It sounds like your design nearly meets the minimum rebar required to control 
shrinkage and temperature cracks specified in ACI 350. For control joints 
spaced at 25', the min rebar required is .28% xbxh. BUT this is the total 
rebar for the section, or .14% xbxh on each face. For b=12" and h=24", this 
works out to be 0.40 sq in /ft. Since ACI 350 limits the max rebar spacing to 
12", the economical choice would be to provide #5@9" (0.41). You have 
provided somewhat less than this at #5@12. Note also that ACI 350 allows for 
walls 24" and thicker for the "minimum shrinkage and temperature 
reinforcement at each face (to be) based on a 12" thickness". Thus, the min 
required at each face is .0028x12x12=.40 sq in/ft as before.

With this amount of rebar you provided, even though somewhat less than ACI 
350, it is hard to believe that the 35 mil crack you mentioned is due to 
uncontrolled shrinkage and temperature. To me this is more like a structural 
crack. The "z" calc and limits provide a quantitive basis for determing 
minimum rebar size and spacing for loaded structures, where by a cracked 
section investigation the rebar stress can be calculated.

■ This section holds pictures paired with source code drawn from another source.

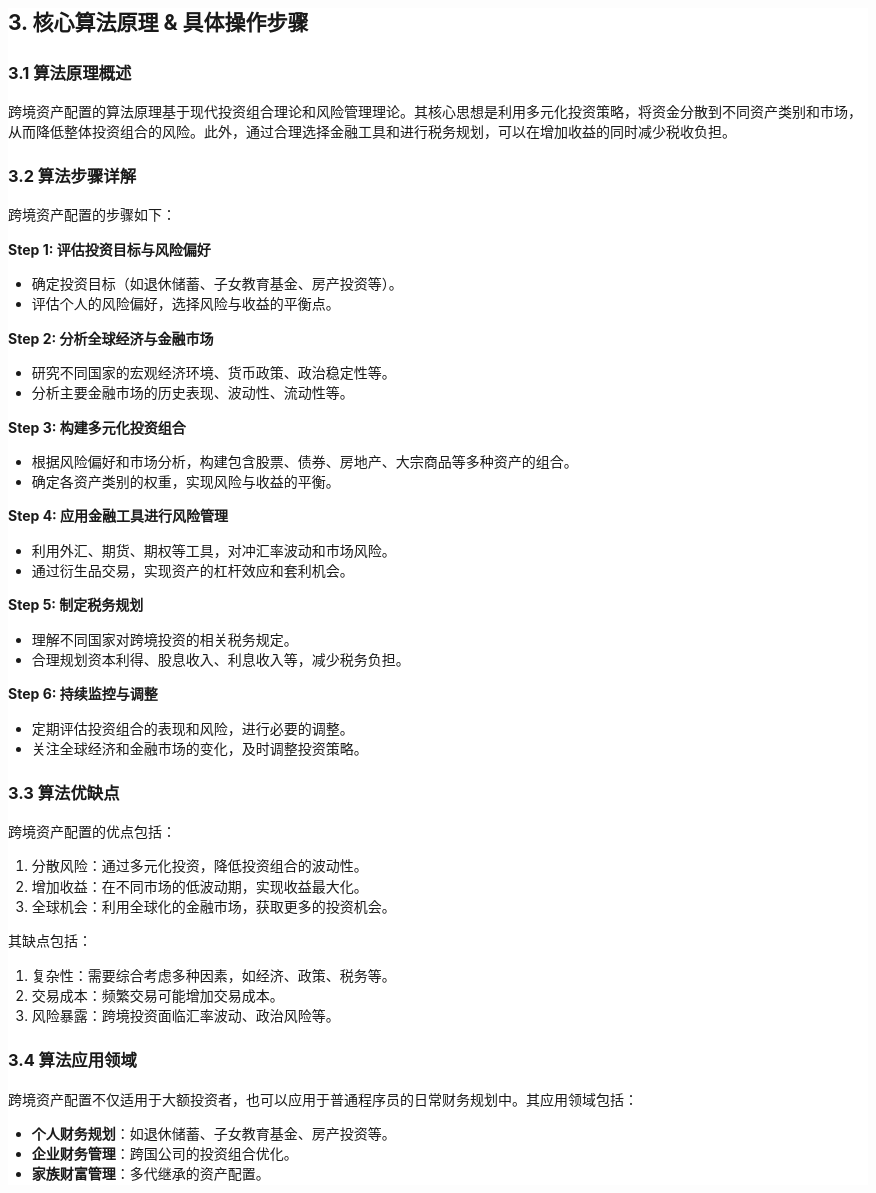 ## 3. 核心算法原理 & 具体操作步骤

### 3.1 算法原理概述

跨境资产配置的算法原理基于现代投资组合理论和风险管理理论。其核心思想是利用多元化投资策略，将资金分散到不同资产类别和市场，从而降低整体投资组合的风险。此外，通过合理选择金融工具和进行税务规划，可以在增加收益的同时减少税收负担。

### 3.2 算法步骤详解

跨境资产配置的步骤如下：

**Step 1: 评估投资目标与风险偏好**
- 确定投资目标（如退休储蓄、子女教育基金、房产投资等）。
- 评估个人的风险偏好，选择风险与收益的平衡点。

**Step 2: 分析全球经济与金融市场**
- 研究不同国家的宏观经济环境、货币政策、政治稳定性等。
- 分析主要金融市场的历史表现、波动性、流动性等。

**Step 3: 构建多元化投资组合**
- 根据风险偏好和市场分析，构建包含股票、债券、房地产、大宗商品等多种资产的组合。
- 确定各资产类别的权重，实现风险与收益的平衡。

**Step 4: 应用金融工具进行风险管理**
- 利用外汇、期货、期权等工具，对冲汇率波动和市场风险。
- 通过衍生品交易，实现资产的杠杆效应和套利机会。

**Step 5: 制定税务规划**
- 理解不同国家对跨境投资的相关税务规定。
- 合理规划资本利得、股息收入、利息收入等，减少税务负担。

**Step 6: 持续监控与调整**
- 定期评估投资组合的表现和风险，进行必要的调整。
- 关注全球经济和金融市场的变化，及时调整投资策略。

### 3.3 算法优缺点

跨境资产配置的优点包括：
1. 分散风险：通过多元化投资，降低投资组合的波动性。
2. 增加收益：在不同市场的低波动期，实现收益最大化。
3. 全球机会：利用全球化的金融市场，获取更多的投资机会。

其缺点包括：
1. 复杂性：需要综合考虑多种因素，如经济、政策、税务等。
2. 交易成本：频繁交易可能增加交易成本。
3. 风险暴露：跨境投资面临汇率波动、政治风险等。

### 3.4 算法应用领域

跨境资产配置不仅适用于大额投资者，也可以应用于普通程序员的日常财务规划中。其应用领域包括：

- **个人财务规划**：如退休储蓄、子女教育基金、房产投资等。
- **企业财务管理**：跨国公司的投资组合优化。
- **家族财富管理**：多代继承的资产配置。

An equivalent 
procedure for concrete shrinkage and temperature is needed.        

Jim Fulton


______________________________ Reply Separator 
_________________________________ Subject: RE: Water Retaining Concrete
Author:  seaint(--nospam--at)seaint.org at Internet Date:    9/30/98 3:38 PM


First, you should be using 0.25% of the gross wall area to determine your 
shrinkage steel.  This would indicate that you are a little light in your 
horizontal rebar.

It would be interesting to see what your control joints look like. Generally, 
I like to form a joint with a formed V joint on each side of the wall and cut 
every other or each horizontal rebar that would otherwise run through the 
joint to insure that the crack will occur in the control joint. Place a water 
stop in the joint.  It is important to form a weakened vertical plane.

Now for the bad news.  Your concrete will continue to shrink for about 5 
years.  At 28 days only about 40% of the shrinkage has occurred.  At 1 year 
80% of the shrinkage has occurred.  If you seal the cracks with an epoxy, the 
wall will probably crack somewhere else.  You might want to consider a 
material like Sika Fix which seals the crack with a material that reacts with 
water, foams up, and remains flexible.

Harold Sprague
The Neenan Company
harold.sprague(--nospam--at)neenan.com


-----Original Message-----
From: Chance, Acie P. [mailto:acie_chance(--nospam--at)wdi.disney.com] Sent: Wednesday, 
September 30, 1998 2:46 PM
To: 'seaint(--nospam--at)seaint.org'
Subject: Water Retaining Concrete


I am designing retaining walls which will form the edges of a lagoon. The 
first two walls we poured have cracks which go completely through the wall. 
The cracks appear to be shrinkage cracks. The mix design uses 4000 psi 
concrete with flyash, super P and well graded aggregate. The walls are 
between 10 and 20 ft. high and 2 ft. thick. Vertical steel is # 7 @ 12 back 
side and  #5 at 12 water side. Horz. steel is # 5 @ 12 both faces. Crack 
control joints are located at 25 ft. O/C. This follows ACI 350 
recommendations. I am worried about the damage to the rebar from the 
chlorinated water moving through the cracks. We do not intend to waterproof 
the lagoon but we do need to insure the structural integrity of the wall. The 
existing cracks are from .002" wide to .035" wide and will be injected but I 
have a lot of wall left to pour. If any one knows of a good authority on cast 
in place concrete for water retention I would be interested.